A frota chinesa, de forma bastante abrupta, está se estabelecendo no cenário local: o quebra-gelo chinês de pesquisa científica Zhong Shan Da Xue Ji Di cruzou o Estreito de Bering pela primeira vez em 5 de agosto de 2025, seguido por três e, em seguida, cinco outros quebra-gelos chineses registrados no noroeste do Alasca em 7 de agosto de 2025. Finalmente, em 17 de agosto de 2025, o navio porta-contêineres chinês New Polar Bear foi o primeiro navio porta-contêineres chinês a descarregar quase 500 contêineres no porto russo de Arkhangelsk, abrindo uma linha regular entre a China e este porto, que deverá permitir que outros 20 navios chineses descarreguem mercadorias neste porto antes do final do ano. Espera-se que os chineses, como cooperação comercial, invistam 2,5 bilhões de dólares na expansão deste porto no Mar de Barents. Como as águas russas são conhecidas por serem muito ricas em peixes, é provável que frotas pesqueiras chinesas cheguem lá muito em breve.
Teremos que adquirir o hábito de olhar além do Círculo Polar Ártico novamente nos próximos anos.
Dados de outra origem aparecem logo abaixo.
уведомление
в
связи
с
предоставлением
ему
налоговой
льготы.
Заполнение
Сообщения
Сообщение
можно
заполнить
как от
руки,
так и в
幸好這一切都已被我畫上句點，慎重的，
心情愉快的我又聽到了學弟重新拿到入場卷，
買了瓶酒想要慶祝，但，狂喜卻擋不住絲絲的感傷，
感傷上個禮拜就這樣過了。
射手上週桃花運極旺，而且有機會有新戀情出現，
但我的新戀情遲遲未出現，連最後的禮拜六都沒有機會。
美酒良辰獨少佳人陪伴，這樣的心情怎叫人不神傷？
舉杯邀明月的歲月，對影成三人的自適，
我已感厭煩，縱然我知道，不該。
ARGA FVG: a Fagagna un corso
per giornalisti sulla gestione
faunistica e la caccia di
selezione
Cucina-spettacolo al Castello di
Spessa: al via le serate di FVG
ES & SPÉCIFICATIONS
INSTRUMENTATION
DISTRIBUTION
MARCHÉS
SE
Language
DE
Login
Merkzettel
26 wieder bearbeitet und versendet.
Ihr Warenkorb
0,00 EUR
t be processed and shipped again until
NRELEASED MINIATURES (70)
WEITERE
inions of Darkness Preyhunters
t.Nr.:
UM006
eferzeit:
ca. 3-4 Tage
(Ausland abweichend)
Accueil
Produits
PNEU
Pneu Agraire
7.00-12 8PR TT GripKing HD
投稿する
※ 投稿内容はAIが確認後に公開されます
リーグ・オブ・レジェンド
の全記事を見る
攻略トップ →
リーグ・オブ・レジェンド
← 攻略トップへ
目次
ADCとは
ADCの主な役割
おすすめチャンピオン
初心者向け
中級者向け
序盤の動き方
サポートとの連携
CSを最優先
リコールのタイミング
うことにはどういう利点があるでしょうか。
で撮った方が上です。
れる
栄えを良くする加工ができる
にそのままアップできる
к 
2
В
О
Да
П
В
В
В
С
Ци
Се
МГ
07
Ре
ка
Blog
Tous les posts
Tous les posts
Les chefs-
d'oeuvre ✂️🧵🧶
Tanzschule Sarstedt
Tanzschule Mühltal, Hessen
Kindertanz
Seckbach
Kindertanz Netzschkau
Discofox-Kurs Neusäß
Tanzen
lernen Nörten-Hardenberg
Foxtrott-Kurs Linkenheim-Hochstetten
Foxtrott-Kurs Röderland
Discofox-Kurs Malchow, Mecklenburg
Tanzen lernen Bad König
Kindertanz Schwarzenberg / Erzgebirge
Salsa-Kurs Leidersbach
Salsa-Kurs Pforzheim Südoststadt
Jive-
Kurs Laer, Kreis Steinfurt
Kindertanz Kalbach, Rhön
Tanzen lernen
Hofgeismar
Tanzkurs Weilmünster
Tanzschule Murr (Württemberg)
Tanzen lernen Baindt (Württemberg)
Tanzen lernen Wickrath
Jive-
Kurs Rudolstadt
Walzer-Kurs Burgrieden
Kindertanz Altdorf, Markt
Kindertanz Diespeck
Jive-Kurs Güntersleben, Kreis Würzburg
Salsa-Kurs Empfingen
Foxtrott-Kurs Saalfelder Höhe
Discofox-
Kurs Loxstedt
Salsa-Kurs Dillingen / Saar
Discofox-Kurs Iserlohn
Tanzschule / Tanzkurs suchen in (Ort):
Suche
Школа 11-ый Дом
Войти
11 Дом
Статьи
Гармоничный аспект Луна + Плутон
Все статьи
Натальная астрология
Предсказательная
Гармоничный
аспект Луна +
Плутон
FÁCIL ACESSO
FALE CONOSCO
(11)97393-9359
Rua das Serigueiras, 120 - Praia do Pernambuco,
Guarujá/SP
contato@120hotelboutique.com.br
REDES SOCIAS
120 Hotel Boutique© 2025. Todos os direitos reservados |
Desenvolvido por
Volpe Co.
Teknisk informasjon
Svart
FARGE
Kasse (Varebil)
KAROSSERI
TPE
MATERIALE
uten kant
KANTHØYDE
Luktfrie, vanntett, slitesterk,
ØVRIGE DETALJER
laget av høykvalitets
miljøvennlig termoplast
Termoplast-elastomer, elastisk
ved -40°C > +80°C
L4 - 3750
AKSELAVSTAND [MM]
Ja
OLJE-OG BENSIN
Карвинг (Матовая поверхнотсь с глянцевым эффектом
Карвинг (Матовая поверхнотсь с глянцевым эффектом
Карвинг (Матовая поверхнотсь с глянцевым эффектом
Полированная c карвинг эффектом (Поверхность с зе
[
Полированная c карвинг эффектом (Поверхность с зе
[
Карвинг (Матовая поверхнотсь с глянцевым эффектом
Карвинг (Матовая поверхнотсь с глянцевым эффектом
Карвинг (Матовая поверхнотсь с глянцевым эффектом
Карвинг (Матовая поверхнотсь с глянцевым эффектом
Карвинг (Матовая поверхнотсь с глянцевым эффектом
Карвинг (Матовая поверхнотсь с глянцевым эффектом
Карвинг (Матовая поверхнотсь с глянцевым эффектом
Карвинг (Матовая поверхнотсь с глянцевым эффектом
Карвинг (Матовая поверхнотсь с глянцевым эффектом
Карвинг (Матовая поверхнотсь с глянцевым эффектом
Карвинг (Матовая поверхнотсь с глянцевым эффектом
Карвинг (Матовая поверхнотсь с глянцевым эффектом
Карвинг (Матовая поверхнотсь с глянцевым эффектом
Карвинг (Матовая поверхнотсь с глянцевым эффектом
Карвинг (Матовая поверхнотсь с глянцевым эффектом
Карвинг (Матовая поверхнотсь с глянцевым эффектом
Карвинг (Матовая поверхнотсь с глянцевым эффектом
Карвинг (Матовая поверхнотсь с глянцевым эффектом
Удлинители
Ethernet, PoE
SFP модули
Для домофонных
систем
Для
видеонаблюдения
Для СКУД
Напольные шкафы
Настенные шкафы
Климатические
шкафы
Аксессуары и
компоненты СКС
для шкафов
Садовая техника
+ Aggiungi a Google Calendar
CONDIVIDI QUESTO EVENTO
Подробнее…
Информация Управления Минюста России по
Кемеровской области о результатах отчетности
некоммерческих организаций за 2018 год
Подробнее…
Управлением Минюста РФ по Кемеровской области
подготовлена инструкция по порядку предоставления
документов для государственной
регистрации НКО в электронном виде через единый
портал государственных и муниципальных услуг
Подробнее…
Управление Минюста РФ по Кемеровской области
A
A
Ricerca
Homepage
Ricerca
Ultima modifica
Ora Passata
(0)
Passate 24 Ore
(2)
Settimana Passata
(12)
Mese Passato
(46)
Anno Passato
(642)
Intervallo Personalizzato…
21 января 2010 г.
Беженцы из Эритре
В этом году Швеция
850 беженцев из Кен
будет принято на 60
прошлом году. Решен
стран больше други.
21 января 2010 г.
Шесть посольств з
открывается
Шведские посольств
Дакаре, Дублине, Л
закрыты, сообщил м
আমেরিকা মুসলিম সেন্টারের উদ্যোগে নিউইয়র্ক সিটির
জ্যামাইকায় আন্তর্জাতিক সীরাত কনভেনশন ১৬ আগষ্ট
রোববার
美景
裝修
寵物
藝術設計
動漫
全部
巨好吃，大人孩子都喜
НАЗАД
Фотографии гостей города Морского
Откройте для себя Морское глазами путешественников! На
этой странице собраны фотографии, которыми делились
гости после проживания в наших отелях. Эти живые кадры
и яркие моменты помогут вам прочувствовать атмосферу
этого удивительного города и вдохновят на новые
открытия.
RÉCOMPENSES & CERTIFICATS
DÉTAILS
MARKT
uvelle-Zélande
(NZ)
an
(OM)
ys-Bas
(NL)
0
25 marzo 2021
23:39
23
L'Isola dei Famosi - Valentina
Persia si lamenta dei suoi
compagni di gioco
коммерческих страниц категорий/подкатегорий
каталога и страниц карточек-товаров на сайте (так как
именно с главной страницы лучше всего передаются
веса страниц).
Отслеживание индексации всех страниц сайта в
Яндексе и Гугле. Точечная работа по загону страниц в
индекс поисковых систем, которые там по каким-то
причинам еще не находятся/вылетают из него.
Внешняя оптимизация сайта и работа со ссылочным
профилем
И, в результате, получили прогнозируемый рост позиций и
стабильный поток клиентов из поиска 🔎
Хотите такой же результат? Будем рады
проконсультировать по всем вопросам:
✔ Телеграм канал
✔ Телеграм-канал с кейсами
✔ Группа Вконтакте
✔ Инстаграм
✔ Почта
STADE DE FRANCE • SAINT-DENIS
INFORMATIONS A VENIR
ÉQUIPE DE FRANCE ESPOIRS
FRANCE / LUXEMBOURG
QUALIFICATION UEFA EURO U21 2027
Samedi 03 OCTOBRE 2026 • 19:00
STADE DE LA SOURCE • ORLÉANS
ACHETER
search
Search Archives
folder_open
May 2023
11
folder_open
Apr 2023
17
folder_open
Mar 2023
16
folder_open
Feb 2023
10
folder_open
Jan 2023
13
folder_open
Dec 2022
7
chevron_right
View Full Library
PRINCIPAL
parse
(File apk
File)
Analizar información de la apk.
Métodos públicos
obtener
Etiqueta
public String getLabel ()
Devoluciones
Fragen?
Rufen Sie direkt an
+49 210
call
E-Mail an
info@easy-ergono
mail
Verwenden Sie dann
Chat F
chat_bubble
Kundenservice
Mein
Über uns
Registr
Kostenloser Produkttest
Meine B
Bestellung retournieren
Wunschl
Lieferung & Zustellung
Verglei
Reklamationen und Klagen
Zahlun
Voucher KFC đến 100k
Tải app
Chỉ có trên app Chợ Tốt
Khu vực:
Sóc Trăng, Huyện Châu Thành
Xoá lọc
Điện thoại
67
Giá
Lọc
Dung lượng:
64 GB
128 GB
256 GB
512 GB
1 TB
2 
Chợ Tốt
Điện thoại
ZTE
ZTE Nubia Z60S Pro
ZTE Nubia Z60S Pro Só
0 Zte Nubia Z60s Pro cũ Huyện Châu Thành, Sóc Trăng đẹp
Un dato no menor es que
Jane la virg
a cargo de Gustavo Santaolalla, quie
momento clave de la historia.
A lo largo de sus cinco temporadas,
Publicado no Le Diplomate.Media.
*François Morizur ingressou na Marinha francesa em agosto de 1974 e concluiu um curso como suboficial no Comando de Fuzileiros Navais. Ingressou no corpo de oficiais da Marinha em 1984. Comandou o Penfentenyo Commando entre 1995 e 1995, fez parte da tripulação de armas do porta-aviões Charles de Gaulle e comandou a base naval de Dakar, no Senegal, entre 2001 e 2003, antes de comandar o quartel-general tático da força marítima dos Fuzileiros Navais e Comandos e, em seguida, assumir a direção da divisão de materiais, equipamentos e estudos dessa mesma força. Participou de inúmeras operações de forças especiais na Europa, África, Caribe, Oceano Índico e Ásia. Deixou a Marinha em 2007 e ingressou no Grupo Bourbon na zona Nigéria-Camarões. Morizur atuou como especialista na área de segurança marítima para os programas europeus CRIMGO/GOGIN/SWAIMS e ENMAR entre 2012 e 2024. Em 2021 e 2023, foi coautor de estudos sobre pirataria marítima no Golfo da Guiné para a ONU. Um deles foi usado na elaboração de uma resolução da ONU sobre pirataria marítima no Golfo da Guiné. É autor de dois romances dedicados a questões de segurança marítima no Golfo da Guiné e no Oceano Índico. É Cavaleiro da Legião de Honra, Cavaleiro da Ordem Nacional do Mérito, Cavaleiro do Mérito Marítimo e Oficial da Ordem do Leão Senegalês.